Nar Tadında Alıntılar Vol1: İlber Ortaylı

İnsan denen yer yer mükemmel, yer yer aciz, son tahlilde oksimoron varlığın en büyük gerzekliklerinden biri de çoğunlukla açgözlülüğü ve hırsı yüzünden kendi içinde muntazaman ve görece huzurla yaşayan yerlere dalıp tüm her şeyi alt üst ederek hırslarını tatmin etmek, sonra da dengelerini bozduğu o yerlerden doğan problemlerin çözümü için düşünüp düşünüp hoop en başa, bozmadan önceki dengeye dönebilmek adına verdiği trajikomik mücadele.. Kaç binlerce yıllık insanlık tarihi, yine aynı basiretsizlik, yine aynı gerzeklik. 

Neyse efenim, Nar Tadında Alıntılar'ı, İlber Ortaylı ile başlatıyorum.
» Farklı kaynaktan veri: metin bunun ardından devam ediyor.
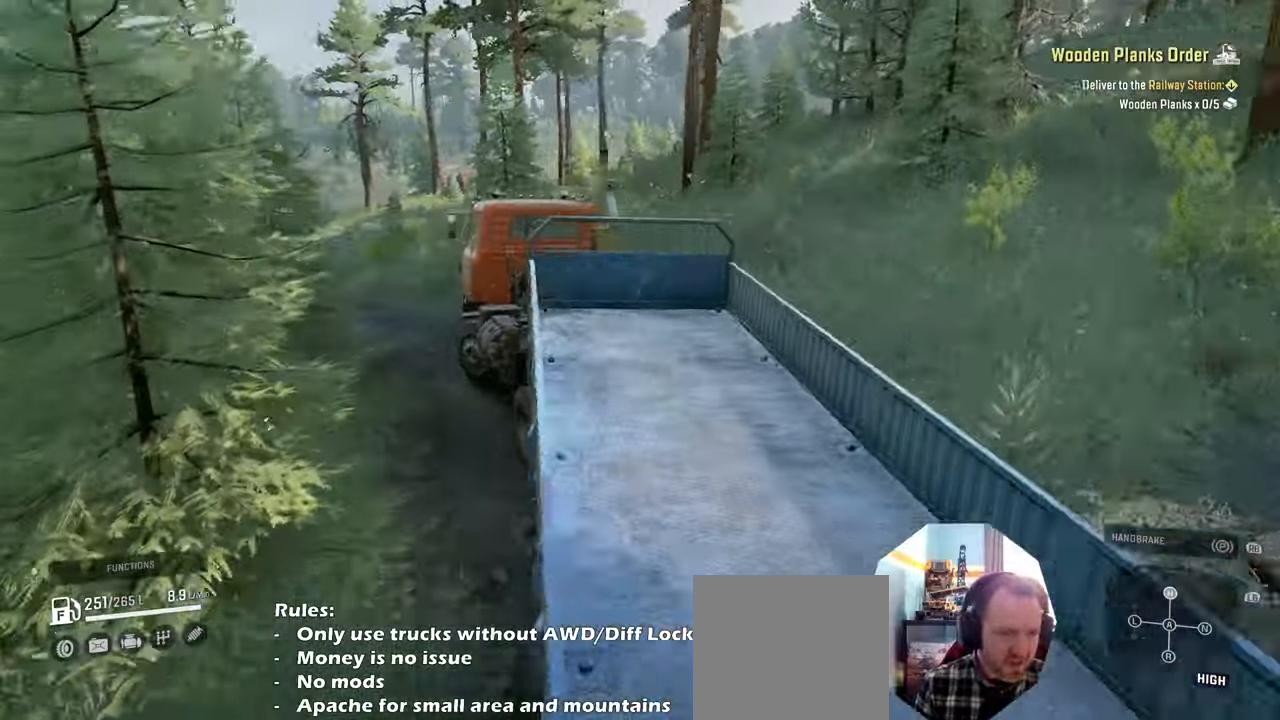
{"buttons": ["R2"], "left_stick": "center", "right_stick": "down-right", "events": [[133, "left_stick", "right"], [133, "right_stick", "down-left"], [233, "right_stick", "center"], [333, "right_stick", "down-right"], [366, "left_stick", "center"]]}
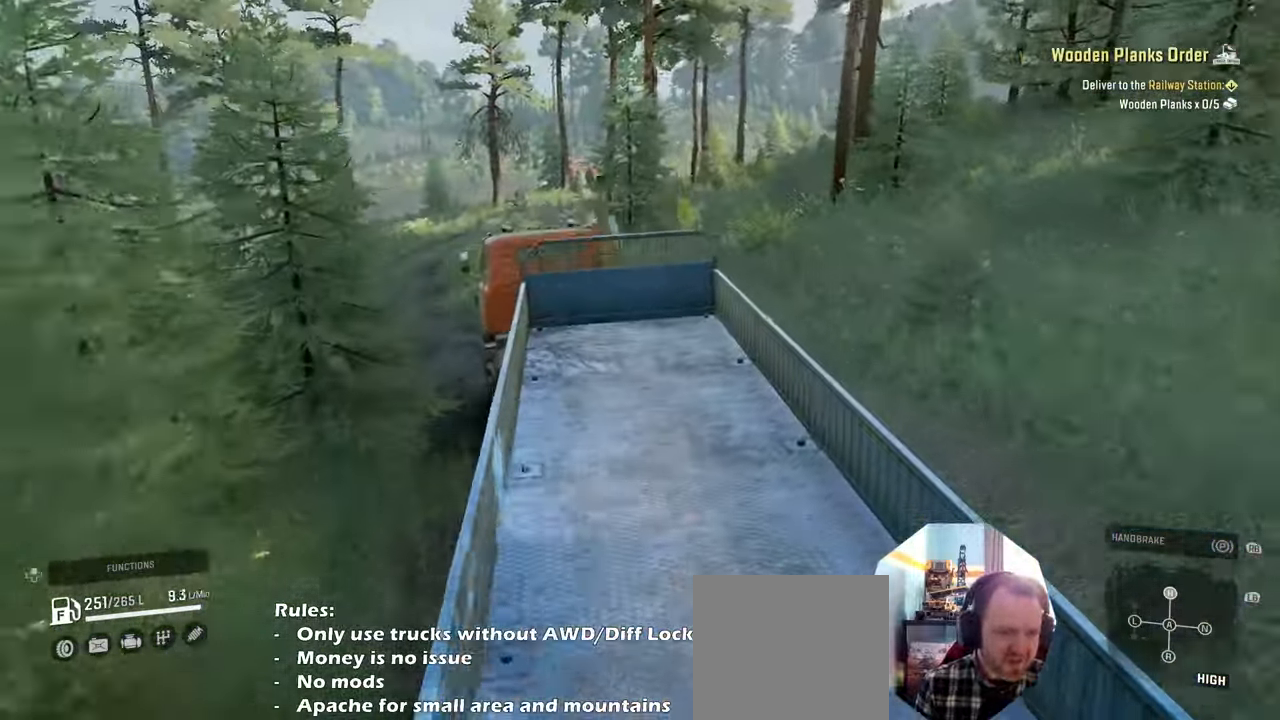
{"buttons": ["R2"], "left_stick": "right", "right_stick": "down-right", "events": [[100, "left_stick", "left"], [500, "left_stick", "right"]]}
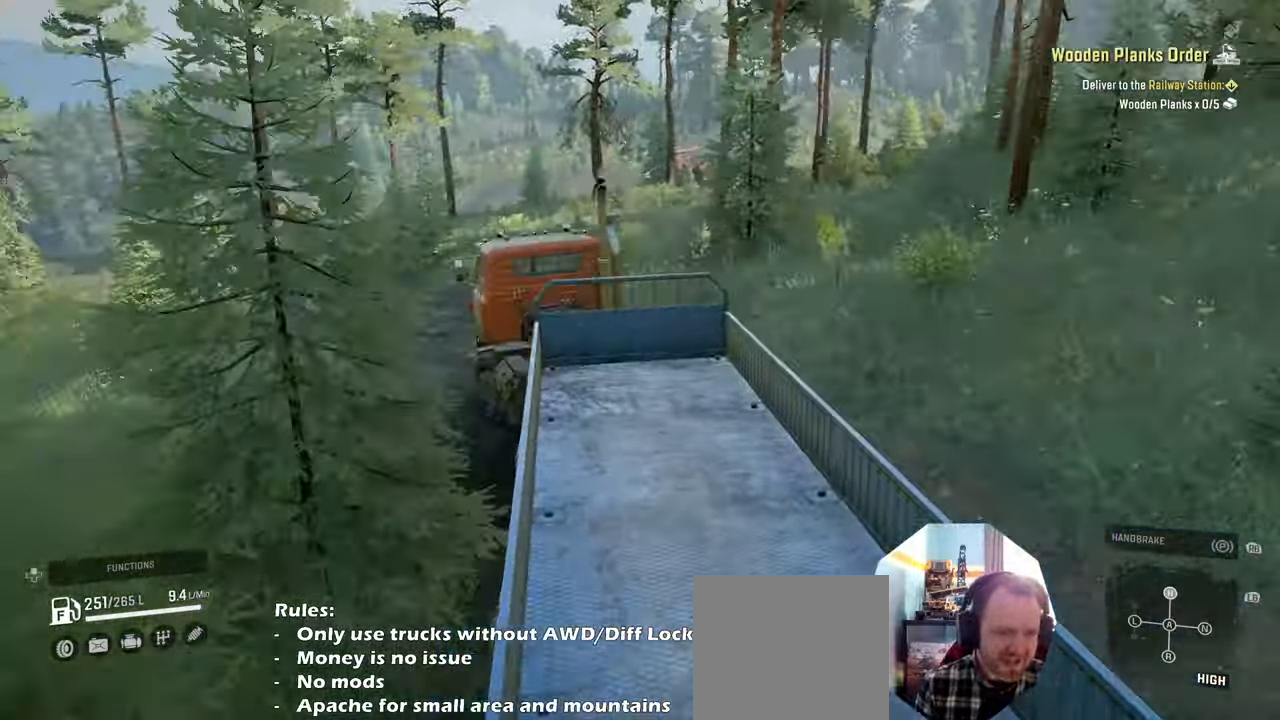
{"buttons": ["R2"], "left_stick": "right", "right_stick": "down-right", "events": []}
Bence pek lezzetliydi, bir de siz bakın bakalım:

Kafa Dergisi Aralık 2015 sayısı İlber Hoca Kafası ''cumhuriyetle mi krallıkla mı yönetilmek istersiniz?!'' yazısından:

'' [...] Ortadoğu diktatörlüklerini anlamak açısından Mısır son derece önemli bir örnektir. Çünkü bütün Arap liderleri Mısır'ın tezgahından geçmişlerdir. Ne kadar Mısır devletleriyle, bürokrasisiyle çatışırlarsa çatışsınlar Kahire ve Mısır halkı onlar için hep bir idealdir. [...]

[...] Libya gibi hiçbir şekilde demokratik altyapısı olmayan bir memlekette bugünkü netice maalesef Kaddafi'nin özlemesini ortaya çıkarmıştır. [...]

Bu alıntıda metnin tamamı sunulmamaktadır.